For this step, we will use the data from the titration of the acid and base: - Mass of the acid: 0.1044 g - Volume of NaOH solution to reach the end point: 22.10 mL - Concentration of the NaOH solution: 0.0500 M Since it is a monoprotic acid, one mole of acid reacts with one mole of base (NaOH). 1. Calculate the number of moles of NaOH by using the volume and concentration: \(Moles\ of\ NaOH = Volume\ of\ NaOH\ ×\ Concentration\ of\ NaOH\) \(Moles\ of\ NaOH = 0.0221 L × 0.0500 M = 0.001105\ moles\) 2. Determine the moles of the unknown acid: Since one mole of acid reacts with one mole of base (NaOH), the moles of the unknown acid equal the moles of NaOH: Moles of acid = 0.001105 moles 3. Calculate the molecular weight of the acid: \(Molecular\ Weight\ of\ Acid = \frac{Mass\ of\ Acid}{Moles\ of\ Acid}\) Molecular Weight of Acid = \(\frac{0.1044\ g}{0.001105\ moles} ≈ 94.39\ g/mol\)

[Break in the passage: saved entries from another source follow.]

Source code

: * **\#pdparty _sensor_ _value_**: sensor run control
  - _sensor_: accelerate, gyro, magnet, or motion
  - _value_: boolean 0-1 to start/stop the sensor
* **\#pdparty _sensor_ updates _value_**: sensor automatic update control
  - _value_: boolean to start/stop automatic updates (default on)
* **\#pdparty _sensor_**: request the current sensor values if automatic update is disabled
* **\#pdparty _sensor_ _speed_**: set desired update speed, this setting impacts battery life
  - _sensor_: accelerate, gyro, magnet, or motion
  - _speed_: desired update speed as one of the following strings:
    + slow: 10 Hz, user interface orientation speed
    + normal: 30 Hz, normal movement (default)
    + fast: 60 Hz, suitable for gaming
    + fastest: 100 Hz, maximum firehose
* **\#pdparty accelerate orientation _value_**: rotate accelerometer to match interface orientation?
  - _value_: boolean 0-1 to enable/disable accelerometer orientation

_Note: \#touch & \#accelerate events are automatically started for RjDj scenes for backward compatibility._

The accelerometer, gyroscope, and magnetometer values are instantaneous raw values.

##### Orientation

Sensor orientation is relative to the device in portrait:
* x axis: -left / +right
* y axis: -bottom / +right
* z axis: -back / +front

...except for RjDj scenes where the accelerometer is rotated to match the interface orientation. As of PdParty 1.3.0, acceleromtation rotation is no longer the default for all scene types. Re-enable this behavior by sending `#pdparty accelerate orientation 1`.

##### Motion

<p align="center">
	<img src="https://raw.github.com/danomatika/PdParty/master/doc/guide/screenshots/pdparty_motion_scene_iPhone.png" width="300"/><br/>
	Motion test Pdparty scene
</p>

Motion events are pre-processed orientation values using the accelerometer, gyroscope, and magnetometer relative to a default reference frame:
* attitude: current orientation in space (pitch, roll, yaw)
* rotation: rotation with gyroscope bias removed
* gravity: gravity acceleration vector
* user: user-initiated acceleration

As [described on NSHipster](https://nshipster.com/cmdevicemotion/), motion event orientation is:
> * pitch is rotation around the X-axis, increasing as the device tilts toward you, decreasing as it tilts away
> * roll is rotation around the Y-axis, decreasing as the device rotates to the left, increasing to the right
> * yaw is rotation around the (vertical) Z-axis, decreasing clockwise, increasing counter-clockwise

We know that at half-equivalence point, the pH of the solution equals the pKa of the acid. The pH after titrating half of the required base volume (11.05 mL) is 4.89. Therefore, we can directly calculate the Ka of the acid: 1. Find the pKa of the acid: pKa of Acid = pH at half-equivalence point = 4.89 2. Calculate the Ka of the acid: Ka = \(10^{-pKa}\) Ka ≈ \(10^{-4.89} ≈ 1.29 × 10^{-5}\)

To identify the acid, we can use the molecular weight and Ka that we calculated in steps (a) and (b). Comparing these values with those in Appendix D or any other similar source, we can identify the acid whose values are closest to our calculations. After a quick search, the acid that best fits the calculated values is Propanoic Acid: - Molecular weight: 94.12 g/mol - Ka = 1.3 x 10^-5 Our calculated molecular weight and Ka approximately match those of Propanoic Acid. So, the unknown monoprotic acid is likely Propanoic Acid. Both molecular weight and Ka agree with this choice.